The Arsari Foundation has been collaborating with the Gadjah Mada University since 2007. In 2018 the foundation announced it would provide scholarships to students and lecturers in order to help the university advance the preservation of Javanese culture. Hashim was listed as a Hero of Philanthropy by Forbes Asia in 2011 due to his foundation's ongoing contribution to the preservation of Indonesian heritage.

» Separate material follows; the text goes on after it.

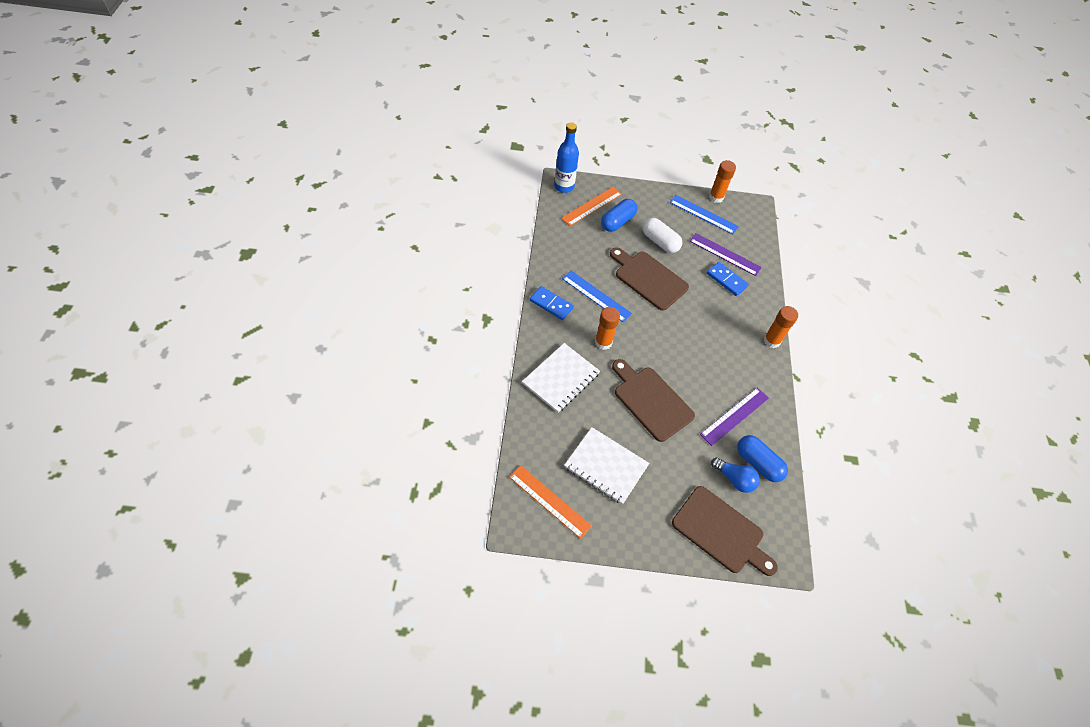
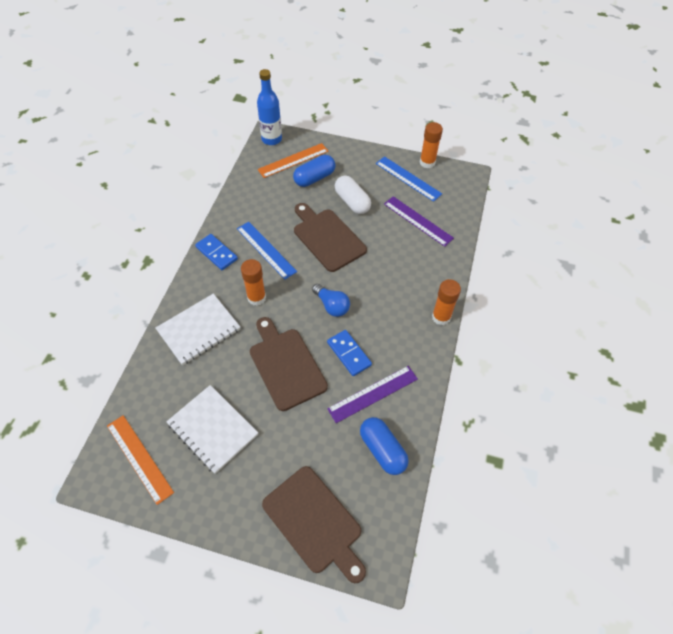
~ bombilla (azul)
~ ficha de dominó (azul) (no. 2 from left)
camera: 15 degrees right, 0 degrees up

Other notable achievements include: the backing of programs to save the orangutan and honey bears of Kalimantan (Borneo), and the welfare of the wild elephant population of Sumatra. He is a board member of the Institute for the Preservation of the Indonesian Heritage (Badan Pelestarian Pusaka Indonesia) and the Indonesian Shadow Puppeteers Association (PEPADI). He became the chairman for the Indonesian Chess Association (Percasi) in 2010. Hashim's other interests include equestrian sports, and he is a founding member of the polo association in Indonesia.

==Columnist==
Since early 2014, Hashim has been selected to write an occasional column for the Huffington Post.

==Controversies==
Hashim Djojohadikusumo has been linked to various controversies. In 2002, Hashim Djojohadikusumo was arrested after, allegedly, misusing funds for bailing out collapsed and failed banks, including Hashim's banks, in the BLBI (Liquidity Assistance of Bank of Indonesia).

Hashim Djojohadikusumo is the subject of a tax dispute in Geneva. The tax authorities ask him to pay a tax debt of CHF131 million, which has not yet been paid. Hashim Djojohadikusumo claims that he bankrupted himself by financing the political campaigns of his brother, Prabowo Subianto.

==Personal life==
Hashim is married to Anie Hashim Djojohadikusumo, with whom he has 3 children: Aryo Puspito Setyaki Djojohadikusumo, Rahayu Saraswati Dhirakanya Djojohadikusumo, and Siti Indrawati Djojohadikusumo. Hashim is a convert to Christianity.